* Directive 1 *
Decide whether each statement agrees with the account of the Machias Bay sea fight, answering yes or no and quoting the deciding words: (a) The Unity carried 32 men. (b) The Margaretta was unarmed. (c) The fight lasted a full day.

By Rear Adm. Dee Mewbourne
Commander, Military Sealift Command
As dawn broke over Machias Bay, Maine, on June 12, 1775, 32 men – armed with guns, swords, axes and pitchforks and led by a revolutionary firebrand named Jeremiah O’Brien – brought their commandeered sloop Unity quietly around the lee side of Round Island.
Their target, the British armed schooner Margaretta, immediately attempted to fire on the unarmed Unity, but Unity was too close. O’Brien commanded his crew to ram the British ship, boarding and engaging in hand-to-hand combat. By the end of an hour, the British captain was mortally wounded and the British ship had surrendered.
O’Brien and the Unity crew claimed four six-pound guns, 20 swivel guns, muskets, pistols and hand-grenades. Unity had become a warship for the soon-to-be proclaimed United States of America in this, considered to be the first, sea engagement of the Revolutionary War.
It was the beginning of American Merchant Mariner’s service to our nation, but not the last time they would go in harm’s way for the ideals of freedom and democracy.

Items in a dataset listing:
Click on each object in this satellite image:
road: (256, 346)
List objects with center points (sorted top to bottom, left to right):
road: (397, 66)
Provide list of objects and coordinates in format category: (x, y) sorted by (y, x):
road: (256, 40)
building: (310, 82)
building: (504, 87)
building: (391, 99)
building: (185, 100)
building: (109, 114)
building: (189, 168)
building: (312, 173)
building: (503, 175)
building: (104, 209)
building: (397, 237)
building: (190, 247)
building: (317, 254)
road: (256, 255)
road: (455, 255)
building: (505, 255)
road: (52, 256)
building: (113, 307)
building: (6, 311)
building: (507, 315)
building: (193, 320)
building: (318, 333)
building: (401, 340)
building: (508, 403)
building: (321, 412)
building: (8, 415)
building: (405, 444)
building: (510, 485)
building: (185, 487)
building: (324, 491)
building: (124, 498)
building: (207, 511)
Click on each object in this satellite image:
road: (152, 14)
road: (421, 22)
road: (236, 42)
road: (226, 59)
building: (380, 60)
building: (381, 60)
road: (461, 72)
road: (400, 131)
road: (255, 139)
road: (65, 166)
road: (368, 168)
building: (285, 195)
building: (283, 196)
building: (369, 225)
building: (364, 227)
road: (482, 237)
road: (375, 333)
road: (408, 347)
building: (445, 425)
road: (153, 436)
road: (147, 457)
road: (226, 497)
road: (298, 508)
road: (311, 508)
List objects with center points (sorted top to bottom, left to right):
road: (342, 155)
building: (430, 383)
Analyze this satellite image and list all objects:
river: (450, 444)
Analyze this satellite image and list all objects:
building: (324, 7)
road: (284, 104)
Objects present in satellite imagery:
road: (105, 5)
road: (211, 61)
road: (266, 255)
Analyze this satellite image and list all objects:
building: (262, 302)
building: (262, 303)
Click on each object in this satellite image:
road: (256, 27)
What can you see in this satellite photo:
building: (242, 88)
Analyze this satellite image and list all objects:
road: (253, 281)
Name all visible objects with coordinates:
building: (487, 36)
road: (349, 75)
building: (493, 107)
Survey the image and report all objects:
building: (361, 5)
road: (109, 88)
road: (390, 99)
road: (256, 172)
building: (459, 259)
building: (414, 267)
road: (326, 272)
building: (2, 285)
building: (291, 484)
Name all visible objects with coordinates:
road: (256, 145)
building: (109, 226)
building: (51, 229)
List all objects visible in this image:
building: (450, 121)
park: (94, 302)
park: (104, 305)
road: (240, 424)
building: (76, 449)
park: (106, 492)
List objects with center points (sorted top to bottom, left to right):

* Directive 2 *
Please write out, unchanged, the listing lines starting with the line that contains "Objects present in" and going on through the last line of the listing, both ends included.

* Full output 1 *
(a) Yes: "32 men". (b) No: "the British armed schooner Margaretta". (c) No: "By the end of an hour, the British captain was mortally wounded and the British ship had surrendered."

* Full output 2 *
Objects present in satellite imagery:
road: (105, 5)
road: (211, 61)
road: (266, 255)
Analyze this satellite image and list all objects:
building: (262, 302)
building: (262, 303)
Click on each object in this satellite image:
road: (256, 27)
What can you see in this satellite photo:
building: (242, 88)
Analyze this satellite image and list all objects:
road: (253, 281)
Name all visible objects with coordinates:
building: (487, 36)
road: (349, 75)
building: (493, 107)
Survey the image and report all objects:
building: (361, 5)
road: (109, 88)
road: (390, 99)
road: (256, 172)
building: (459, 259)
building: (414, 267)
road: (326, 272)
building: (2, 285)
building: (291, 484)
Name all visible objects with coordinates:
road: (256, 145)
building: (109, 226)
building: (51, 229)
List all objects visible in this image:
building: (450, 121)
park: (94, 302)
park: (104, 305)
road: (240, 424)
building: (76, 449)
park: (106, 492)
List objects with center points (sorted top to bottom, left to right):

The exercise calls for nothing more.